Bashing the door off the hinges probably was an excessive show of force, but it sure felt heroic as she charged into the room, her deadly phase cat growling with all the cuteness of a litter of kittens. They were in a large office area, where there were dozens of ratfolk assembled, none of them more than two or three feet tall, and they all gasped and screamed. A few fainted from fear, but none of them moved an inch from their assembly formation.
A hulk of a man stood there at a lectern, dressed in plain brown trousers, a green cloak with a hood, and a regular business shirt, gasping and pointing at her
“Hands up, kiddies! This is the police!” she declared, teeth on edge and waiting for one of them to dare to make a move. “Which one of you fast-fingered pilferers took something from my bone friend?”
There was a burst of anxious laughter from the room, and a hollow-sounding groan from downstairs. “Not that the statement is inaccurate, but that sounded awful, Fiona,” Regis called out.
The bulky man narrowed his eyes at them, and pointed a single finger. “Kill them.”
“Buddy, you just made my day a lot more fun,” She added with a flourish of her hammer and then pointed to the rats who had grabbed rat-sized weapons--some of them. “I have one question, before we throw down. Will the real Kae, please stand up!?” she roared.

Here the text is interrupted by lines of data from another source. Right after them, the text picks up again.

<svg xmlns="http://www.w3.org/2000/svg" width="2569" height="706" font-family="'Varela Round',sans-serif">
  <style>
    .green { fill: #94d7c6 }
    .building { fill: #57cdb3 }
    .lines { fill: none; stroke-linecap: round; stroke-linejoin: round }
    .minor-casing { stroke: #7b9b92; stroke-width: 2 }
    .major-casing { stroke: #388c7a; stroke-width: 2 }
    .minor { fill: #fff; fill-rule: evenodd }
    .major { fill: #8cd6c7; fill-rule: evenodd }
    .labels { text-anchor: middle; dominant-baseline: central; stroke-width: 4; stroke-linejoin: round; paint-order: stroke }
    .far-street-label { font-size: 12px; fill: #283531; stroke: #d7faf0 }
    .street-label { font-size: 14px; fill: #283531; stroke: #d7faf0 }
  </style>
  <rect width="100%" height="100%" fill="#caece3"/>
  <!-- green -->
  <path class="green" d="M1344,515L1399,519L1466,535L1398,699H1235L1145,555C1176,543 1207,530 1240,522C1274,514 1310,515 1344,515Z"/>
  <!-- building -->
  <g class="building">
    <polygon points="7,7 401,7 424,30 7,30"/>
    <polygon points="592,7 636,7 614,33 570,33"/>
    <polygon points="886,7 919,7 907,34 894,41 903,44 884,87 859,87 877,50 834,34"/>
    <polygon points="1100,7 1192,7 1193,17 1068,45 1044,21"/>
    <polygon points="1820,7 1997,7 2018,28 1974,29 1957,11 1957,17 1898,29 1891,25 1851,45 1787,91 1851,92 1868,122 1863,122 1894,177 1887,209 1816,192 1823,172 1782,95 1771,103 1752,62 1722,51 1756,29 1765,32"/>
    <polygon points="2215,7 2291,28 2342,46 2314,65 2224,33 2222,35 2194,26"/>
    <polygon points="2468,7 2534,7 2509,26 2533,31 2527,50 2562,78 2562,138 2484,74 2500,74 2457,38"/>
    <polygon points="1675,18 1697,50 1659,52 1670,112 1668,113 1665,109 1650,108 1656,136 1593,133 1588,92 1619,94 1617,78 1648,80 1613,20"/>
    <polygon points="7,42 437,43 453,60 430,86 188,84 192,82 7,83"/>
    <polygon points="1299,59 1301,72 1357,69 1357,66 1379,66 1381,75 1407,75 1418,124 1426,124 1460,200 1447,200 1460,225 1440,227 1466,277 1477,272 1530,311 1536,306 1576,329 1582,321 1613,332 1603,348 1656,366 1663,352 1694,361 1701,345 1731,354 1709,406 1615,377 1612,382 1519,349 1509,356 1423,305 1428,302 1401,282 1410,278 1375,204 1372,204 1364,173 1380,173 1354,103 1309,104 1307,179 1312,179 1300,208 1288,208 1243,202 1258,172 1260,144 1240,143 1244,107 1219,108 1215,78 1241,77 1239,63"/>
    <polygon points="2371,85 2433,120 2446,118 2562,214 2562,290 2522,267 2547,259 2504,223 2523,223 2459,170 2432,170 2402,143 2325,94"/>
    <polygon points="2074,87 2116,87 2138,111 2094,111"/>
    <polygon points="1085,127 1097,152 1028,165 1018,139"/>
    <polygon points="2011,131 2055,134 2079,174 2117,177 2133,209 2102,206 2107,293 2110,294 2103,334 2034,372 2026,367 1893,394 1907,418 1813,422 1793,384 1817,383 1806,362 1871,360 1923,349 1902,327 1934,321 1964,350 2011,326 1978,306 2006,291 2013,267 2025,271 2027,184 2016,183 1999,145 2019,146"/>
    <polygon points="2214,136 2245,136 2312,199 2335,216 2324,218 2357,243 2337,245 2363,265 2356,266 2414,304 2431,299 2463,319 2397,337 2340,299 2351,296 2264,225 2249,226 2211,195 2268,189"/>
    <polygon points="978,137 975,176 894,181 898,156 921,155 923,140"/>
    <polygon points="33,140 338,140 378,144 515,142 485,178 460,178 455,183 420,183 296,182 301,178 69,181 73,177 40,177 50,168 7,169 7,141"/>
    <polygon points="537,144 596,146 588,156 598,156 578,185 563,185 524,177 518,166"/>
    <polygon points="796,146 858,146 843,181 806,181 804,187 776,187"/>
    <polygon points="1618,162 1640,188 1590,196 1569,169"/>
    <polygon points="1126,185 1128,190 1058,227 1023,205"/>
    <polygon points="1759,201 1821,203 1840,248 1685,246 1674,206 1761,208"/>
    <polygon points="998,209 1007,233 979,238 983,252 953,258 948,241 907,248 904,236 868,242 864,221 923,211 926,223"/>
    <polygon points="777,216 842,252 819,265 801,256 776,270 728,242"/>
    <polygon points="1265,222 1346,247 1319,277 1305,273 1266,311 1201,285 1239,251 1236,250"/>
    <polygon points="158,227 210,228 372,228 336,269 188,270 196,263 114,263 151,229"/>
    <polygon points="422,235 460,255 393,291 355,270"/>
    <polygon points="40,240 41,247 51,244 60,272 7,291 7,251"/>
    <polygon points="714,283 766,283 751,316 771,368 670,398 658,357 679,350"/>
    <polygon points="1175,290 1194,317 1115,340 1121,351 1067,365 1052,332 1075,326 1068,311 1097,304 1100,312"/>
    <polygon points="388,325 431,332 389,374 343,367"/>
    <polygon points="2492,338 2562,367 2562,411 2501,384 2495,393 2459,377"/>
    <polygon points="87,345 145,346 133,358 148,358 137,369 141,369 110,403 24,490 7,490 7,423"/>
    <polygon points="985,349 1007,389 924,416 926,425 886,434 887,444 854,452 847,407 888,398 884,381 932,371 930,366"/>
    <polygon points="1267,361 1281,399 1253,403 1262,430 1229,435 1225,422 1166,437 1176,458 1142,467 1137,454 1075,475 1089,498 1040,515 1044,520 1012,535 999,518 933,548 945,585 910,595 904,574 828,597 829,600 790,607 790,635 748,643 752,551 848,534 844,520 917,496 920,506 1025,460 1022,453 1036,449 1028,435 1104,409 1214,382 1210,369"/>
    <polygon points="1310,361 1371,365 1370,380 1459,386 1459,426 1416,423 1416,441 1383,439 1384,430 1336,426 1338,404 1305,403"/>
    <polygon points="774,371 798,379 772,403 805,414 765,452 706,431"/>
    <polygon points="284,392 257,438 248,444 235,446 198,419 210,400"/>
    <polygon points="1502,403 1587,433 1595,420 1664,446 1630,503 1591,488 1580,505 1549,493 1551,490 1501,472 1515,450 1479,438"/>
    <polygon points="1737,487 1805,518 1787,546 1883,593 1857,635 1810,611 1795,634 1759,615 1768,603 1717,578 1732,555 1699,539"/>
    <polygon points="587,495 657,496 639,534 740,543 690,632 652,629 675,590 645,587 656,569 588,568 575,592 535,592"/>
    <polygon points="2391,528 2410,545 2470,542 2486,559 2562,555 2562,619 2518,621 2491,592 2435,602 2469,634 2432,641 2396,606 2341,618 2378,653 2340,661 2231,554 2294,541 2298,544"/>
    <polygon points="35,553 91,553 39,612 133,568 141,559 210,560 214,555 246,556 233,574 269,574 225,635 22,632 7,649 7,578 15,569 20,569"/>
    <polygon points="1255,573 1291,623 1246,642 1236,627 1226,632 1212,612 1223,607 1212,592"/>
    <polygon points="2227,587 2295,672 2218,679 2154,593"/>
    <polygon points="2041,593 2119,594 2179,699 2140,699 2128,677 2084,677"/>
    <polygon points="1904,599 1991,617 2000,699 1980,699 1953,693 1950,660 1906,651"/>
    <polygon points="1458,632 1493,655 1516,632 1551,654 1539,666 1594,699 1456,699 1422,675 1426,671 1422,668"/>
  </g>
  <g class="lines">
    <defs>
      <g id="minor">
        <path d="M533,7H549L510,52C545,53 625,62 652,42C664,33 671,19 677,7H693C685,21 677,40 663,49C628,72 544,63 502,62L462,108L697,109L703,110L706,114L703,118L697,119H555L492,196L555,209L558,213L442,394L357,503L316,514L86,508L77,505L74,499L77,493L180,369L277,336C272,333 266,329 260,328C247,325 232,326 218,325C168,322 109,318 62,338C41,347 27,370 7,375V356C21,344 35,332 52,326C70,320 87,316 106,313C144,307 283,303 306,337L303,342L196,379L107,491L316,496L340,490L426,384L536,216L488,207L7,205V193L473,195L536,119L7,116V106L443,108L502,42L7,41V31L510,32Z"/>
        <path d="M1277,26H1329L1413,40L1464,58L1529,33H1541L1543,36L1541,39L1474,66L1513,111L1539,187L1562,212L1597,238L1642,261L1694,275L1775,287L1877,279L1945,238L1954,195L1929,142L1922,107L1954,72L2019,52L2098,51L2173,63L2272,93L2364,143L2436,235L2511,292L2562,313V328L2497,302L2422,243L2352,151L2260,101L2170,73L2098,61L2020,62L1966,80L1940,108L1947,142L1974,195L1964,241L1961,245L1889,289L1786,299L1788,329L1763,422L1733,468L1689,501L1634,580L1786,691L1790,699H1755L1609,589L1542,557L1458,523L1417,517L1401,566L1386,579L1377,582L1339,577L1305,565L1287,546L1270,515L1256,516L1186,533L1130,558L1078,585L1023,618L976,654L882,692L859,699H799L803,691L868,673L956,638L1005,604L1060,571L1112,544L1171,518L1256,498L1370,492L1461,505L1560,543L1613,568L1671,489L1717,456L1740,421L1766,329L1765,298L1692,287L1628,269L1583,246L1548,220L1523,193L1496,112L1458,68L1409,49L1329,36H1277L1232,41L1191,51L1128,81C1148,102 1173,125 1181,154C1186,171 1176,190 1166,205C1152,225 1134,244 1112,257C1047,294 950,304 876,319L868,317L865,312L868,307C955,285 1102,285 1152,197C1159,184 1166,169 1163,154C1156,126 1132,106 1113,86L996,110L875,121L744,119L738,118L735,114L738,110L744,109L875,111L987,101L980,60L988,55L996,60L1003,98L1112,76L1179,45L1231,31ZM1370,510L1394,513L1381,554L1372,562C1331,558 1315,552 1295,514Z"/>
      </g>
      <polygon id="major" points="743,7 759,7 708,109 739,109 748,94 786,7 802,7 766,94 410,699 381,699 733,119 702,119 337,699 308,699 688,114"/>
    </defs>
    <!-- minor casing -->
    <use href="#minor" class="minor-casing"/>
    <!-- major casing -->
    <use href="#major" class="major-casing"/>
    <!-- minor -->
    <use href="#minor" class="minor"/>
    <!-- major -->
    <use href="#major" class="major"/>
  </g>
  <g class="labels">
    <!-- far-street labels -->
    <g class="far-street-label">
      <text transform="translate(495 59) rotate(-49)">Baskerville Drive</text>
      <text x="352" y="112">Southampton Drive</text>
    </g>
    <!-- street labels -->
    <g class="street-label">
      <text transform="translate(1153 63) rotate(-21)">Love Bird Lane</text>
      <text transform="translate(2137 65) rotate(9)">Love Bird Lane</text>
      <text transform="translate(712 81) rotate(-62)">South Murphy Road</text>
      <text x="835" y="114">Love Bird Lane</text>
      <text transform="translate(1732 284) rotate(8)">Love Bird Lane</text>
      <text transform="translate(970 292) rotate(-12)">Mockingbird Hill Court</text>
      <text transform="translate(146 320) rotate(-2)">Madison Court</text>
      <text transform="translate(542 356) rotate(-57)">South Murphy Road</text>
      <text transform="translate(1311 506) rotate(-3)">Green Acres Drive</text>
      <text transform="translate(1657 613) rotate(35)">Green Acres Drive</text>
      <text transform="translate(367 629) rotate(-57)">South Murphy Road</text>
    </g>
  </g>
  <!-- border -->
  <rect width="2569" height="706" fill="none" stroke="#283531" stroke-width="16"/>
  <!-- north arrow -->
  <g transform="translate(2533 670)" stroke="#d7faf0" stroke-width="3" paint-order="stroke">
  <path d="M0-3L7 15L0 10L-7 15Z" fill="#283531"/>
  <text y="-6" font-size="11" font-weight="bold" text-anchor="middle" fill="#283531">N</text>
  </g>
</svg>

It ended predictably, as all the rats looked at each other, and they all started fighting with each other over the too-cool name. Arguments broke into shouts, shouts broke into shoving matches, and them biting at each other's tails in a full-out brawl. The druid at the front stared at this spectacle, all his minions now fighting each other, rather than their foe. “I command you, to chew this woman to pieces, and bring me what’s left of her head to me!” he shouted, banging a staff but to no avail. A brow sweat broke out on his face, and she hefted her hammer.
“Guess it’s just you and me, buddy. In the words of my kinda-dead associate, you’re boned.”
“Dammit Fi, I heard that one-liner coming from halfway across Cepalune!” Bonnie shouted from downstairs–but the words were lost, as Fiona charged into the fray.